If you add tests that connect to new endpoints, update the _TETHERED_RECORDING_ALLOW list in tests/conftest.py.


🏃 Running Tests

Run all tests:

uv run pytest

Run specific tests:

# Run a specific test method
uv run pytest tests/test_all.py::TestAll::test_extract_all

🔍 Optional Memory Profiling: For performance testing, you can enable memory profiling to analyze memory usage during test execution:

uv run pytest --mem-profile

Note: Memory profiling adds significant overhead and tests will run much slower when profiling is enabled. Memory profiling helps ensure that ContextGem objects don't consume excessive memory and validates memory usage against defined reasonable limits.

⚠️✅ Expected Test Warnings

Warnings generated during tests are often expected and by design. Many warnings are intentionally triggered to test error handling, edge cases, and warning systems. Common expected warnings include:

  • LLM extraction errors and retries (testing error handling)
  • Missing LLM roles (testing validation logic)
  • Concurrency optimization warnings (testing performance comparisons)
  • Deprecation warnings from dependencies

Key Point: If tests PASS with warnings, this should not prevent you from submitting your PR. The test suite is designed to handle and expect these warnings as part of normal operation.

🐞 Debugging Tests

The log output will show detailed information about test execution.

📚 Documentation

  • Update documentation for any changed functionality
  • Document new features
  • Use clear, concise language

🏗️ Building the Documentation

Use the fabric commands from the project root:

For Live Development (Recommended)

# Live rebuild with auto-refresh on file changes
uv run fab docs-live

This starts a development server on http://localhost:9000 with:

  • Automatic rebuilds when files change
  • Browser auto-refresh
  • Pretty URLs without .html extensions

For Static Builds

# Build with verbose output, ignore cache, and treat warnings as errors
uv run fab docs

👀 Viewing the Documentation

With Live Development: Open http://localhost:9000 in your browser.

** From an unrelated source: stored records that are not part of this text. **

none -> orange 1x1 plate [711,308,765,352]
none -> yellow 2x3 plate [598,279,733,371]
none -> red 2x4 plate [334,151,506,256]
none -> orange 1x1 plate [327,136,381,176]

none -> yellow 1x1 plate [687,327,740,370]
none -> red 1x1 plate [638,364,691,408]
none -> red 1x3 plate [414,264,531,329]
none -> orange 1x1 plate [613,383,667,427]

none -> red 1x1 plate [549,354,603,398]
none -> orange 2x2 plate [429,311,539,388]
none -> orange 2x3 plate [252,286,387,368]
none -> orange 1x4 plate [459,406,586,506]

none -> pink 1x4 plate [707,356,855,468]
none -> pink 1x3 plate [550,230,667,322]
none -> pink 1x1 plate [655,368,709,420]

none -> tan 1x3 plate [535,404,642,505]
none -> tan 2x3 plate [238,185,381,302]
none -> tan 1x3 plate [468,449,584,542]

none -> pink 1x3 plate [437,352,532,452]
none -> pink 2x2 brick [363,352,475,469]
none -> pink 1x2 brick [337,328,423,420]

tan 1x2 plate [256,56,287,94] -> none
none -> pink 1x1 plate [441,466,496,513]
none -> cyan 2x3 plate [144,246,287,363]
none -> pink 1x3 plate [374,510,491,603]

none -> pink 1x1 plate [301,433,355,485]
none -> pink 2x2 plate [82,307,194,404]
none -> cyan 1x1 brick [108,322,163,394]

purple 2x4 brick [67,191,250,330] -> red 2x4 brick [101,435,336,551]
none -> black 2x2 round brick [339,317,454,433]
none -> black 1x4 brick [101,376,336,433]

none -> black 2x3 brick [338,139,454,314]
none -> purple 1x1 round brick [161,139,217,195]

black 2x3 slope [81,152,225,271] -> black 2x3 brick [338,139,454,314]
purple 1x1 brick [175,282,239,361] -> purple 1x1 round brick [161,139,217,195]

With Static Builds: After building, open docs/build/dirhtml/index.html in your web browser.

🌐 Live Documentation

You can access the live documentation at: https://contextgem.dev

Note: Documentation is automatically deployed when maintainers merge changes from dev to main. As a contributor, your documentation changes will be visible on the live site after your PR is merged and subsequently deployed by maintainers.

📋 Documentation Structure

  • source/ - Contains the source .rst files
  • source/_static/ - Static assets like images
  • source/conf.py - Sphinx configuration
  • build/ - Generated documentation (not committed to version control)

📝 Updating README.md

The project's README.md is generated from a template dev/readme.template.md, as it embeds code fragments that are located in separate modules and are subject to tests. Do not modify README.md directly as your changes will be overwritten by a pre-commit hook.

Instead:

  1. Edit the template file at dev/readme.template.md
  2. The pre-commit hook will automatically update README.md using the template

If you need to test the README generation manually:

uv run fab readme

❓ Questions & Support

We're here to help! Whether you're stuck on something technical, have questions about the contribution process, or want to suggest improvements to this guide, don't hesitate to reach out.

🆘 Get Help With:

  • Technical Issues: Setup problems, test failures, or development environment issues
  • Contribution Process: Questions about pull requests, branching, or code review
  • Feature Ideas: Discussion about new features or improvements
  • Documentation: Clarifications about this contributing guide or suggesting improvements

📞 Contact Options:

🐛 GitHub Issues (preferred for technical questions):

📧 Direct Contact:

📖 Improving This Guide

Found something unclear in this contributing guide? Missing information that would have helped you? Please:

  • Open an issue with the documentation label
  • Suggest specific improvements or additions
  • Share your contributor experience to help us improve the process

Thank you for contributing to ContextGem! 🙏

Your contributions help make ContextGem better for everyone. We appreciate your time and effort!